____ Data extracts
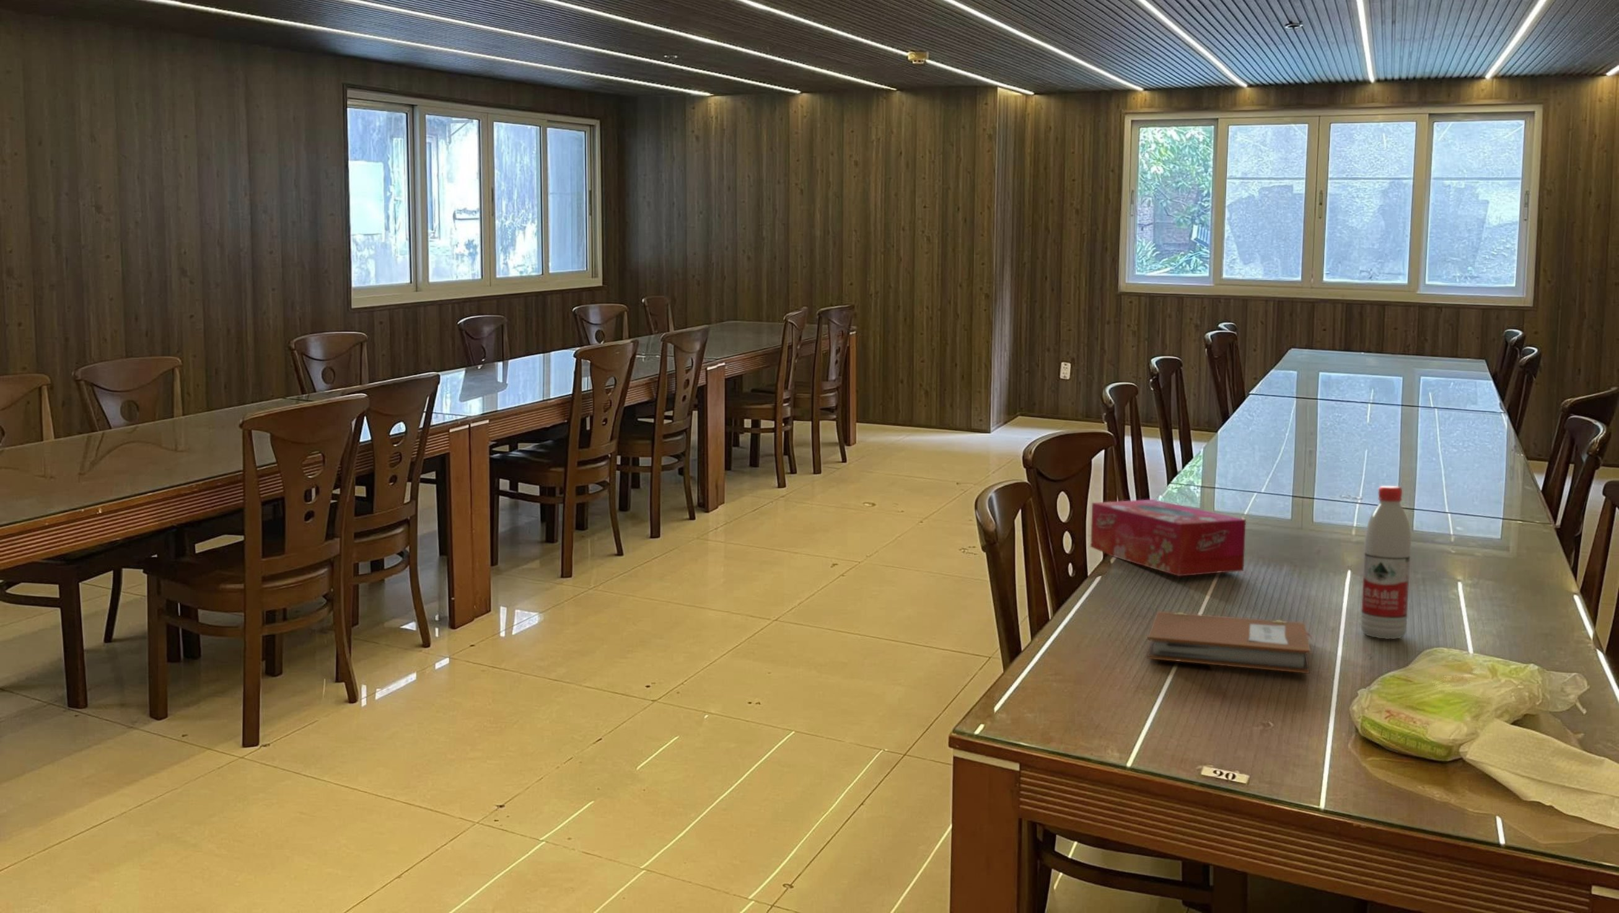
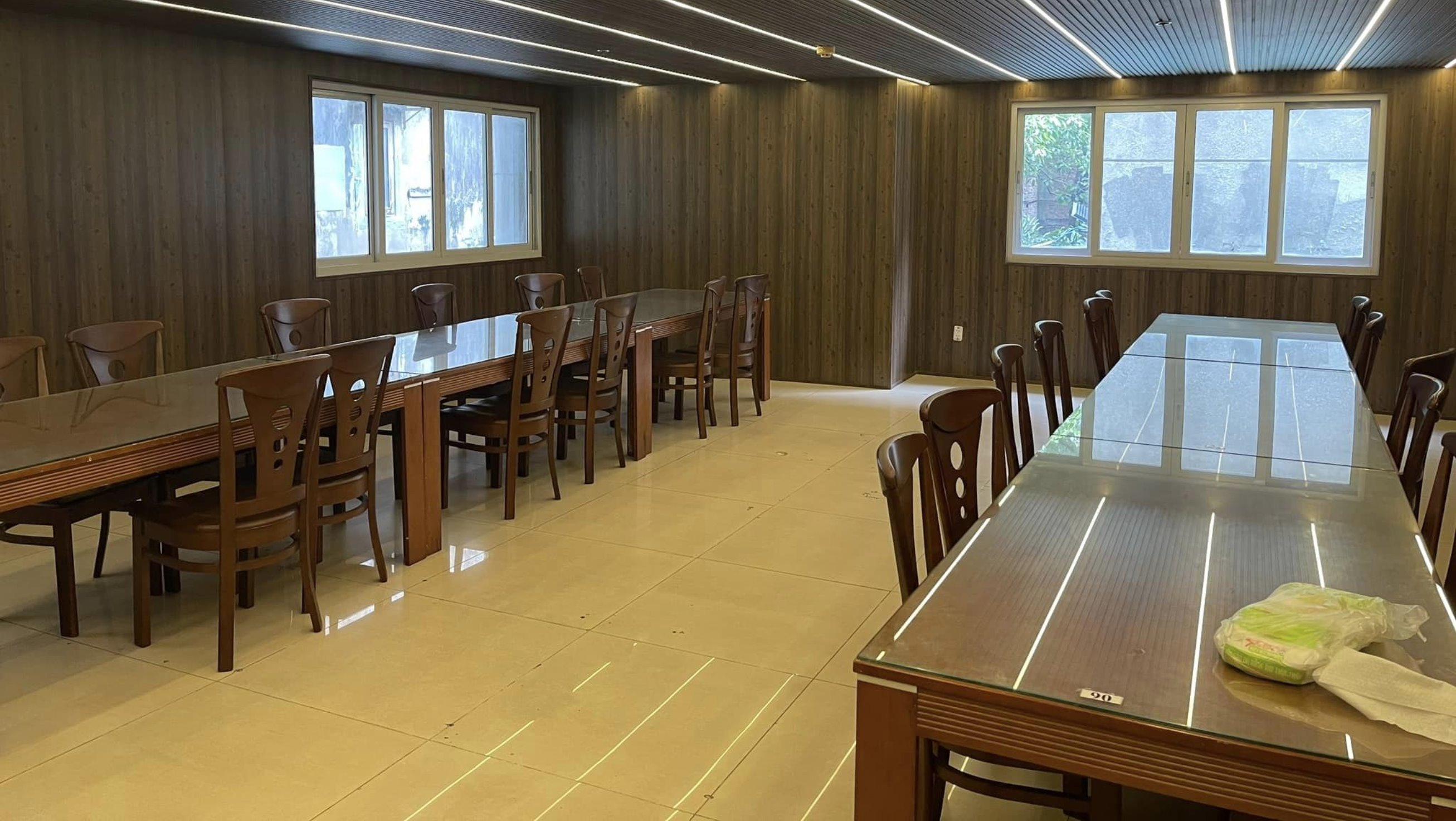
- water bottle [1360,485,1412,639]
- notebook [1146,611,1314,674]
- tissue box [1090,499,1246,577]
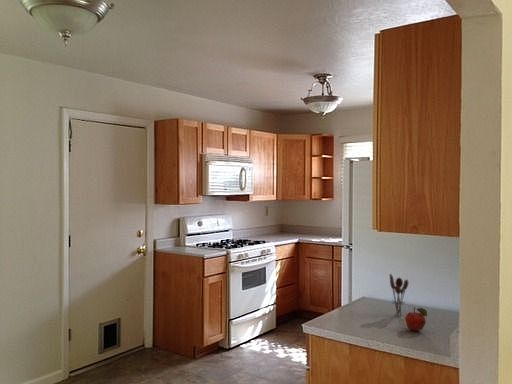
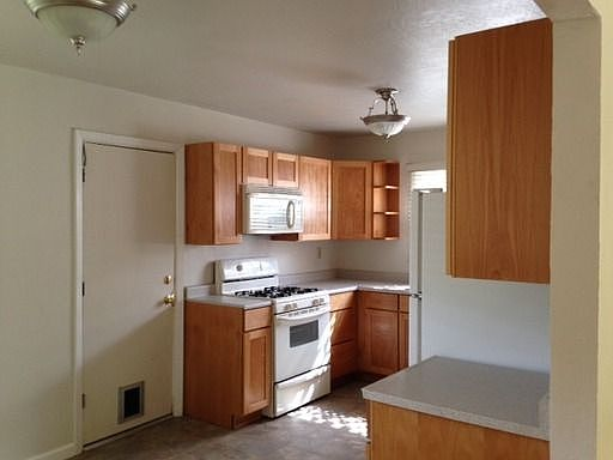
- fruit [404,306,428,332]
- utensil holder [389,273,409,317]
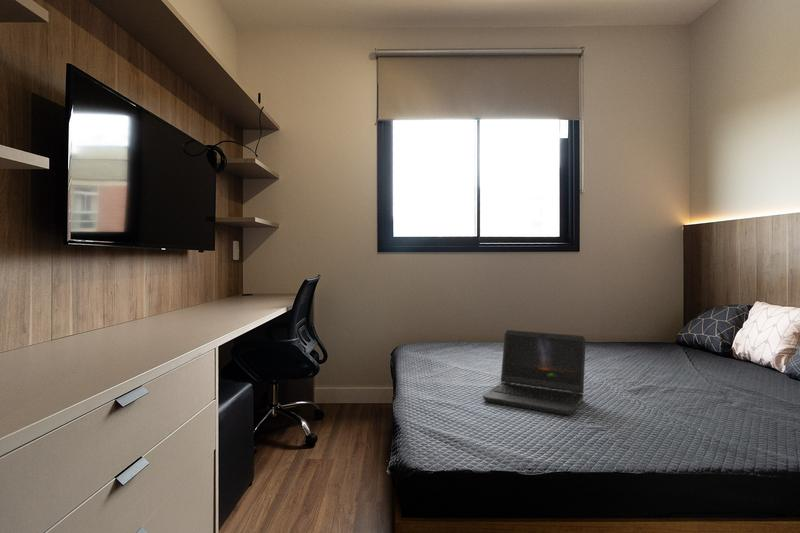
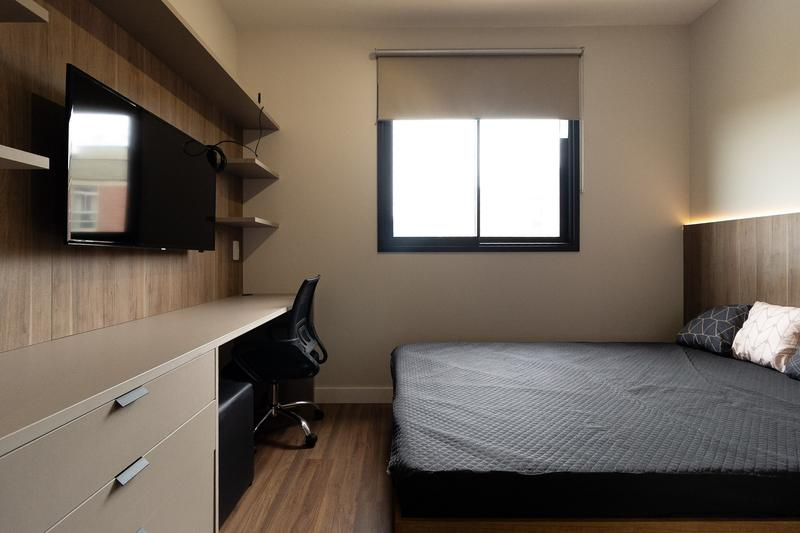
- laptop computer [482,329,587,417]
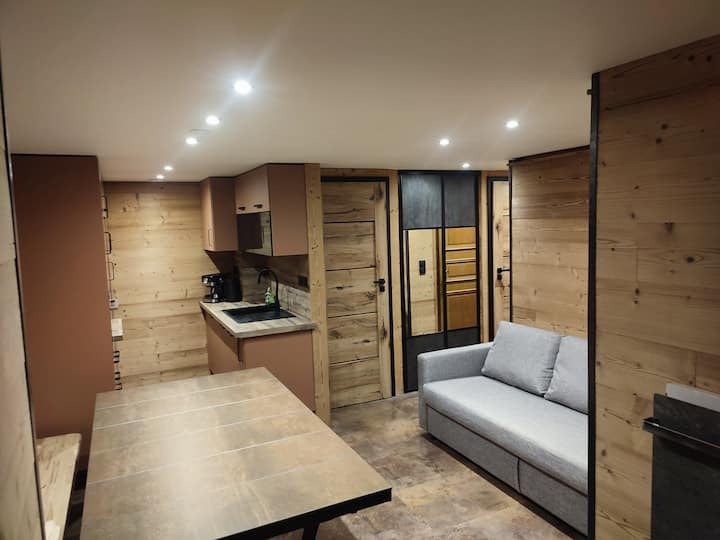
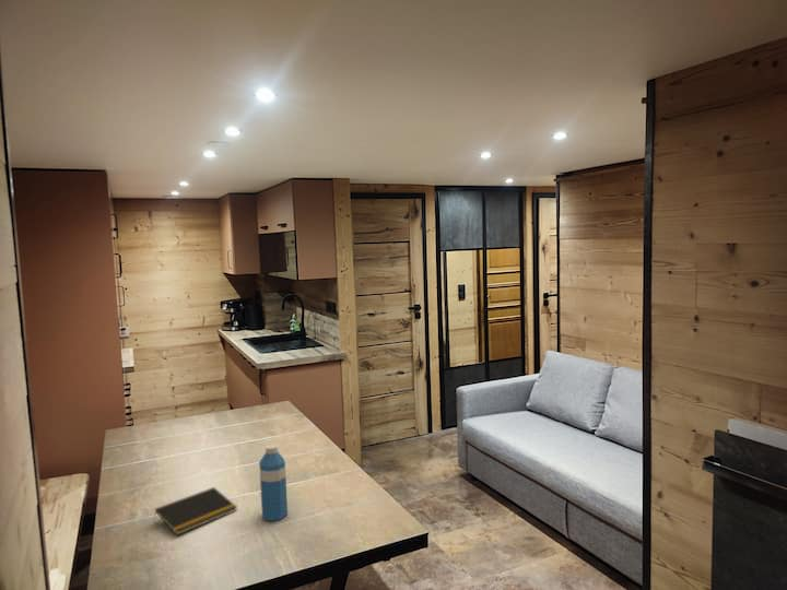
+ notepad [153,486,238,536]
+ water bottle [258,444,289,522]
________
[Instructions to follow]: Go through the data line by line and say how many lines contain "water". Give the number alone.

[Output for this exercise]: 2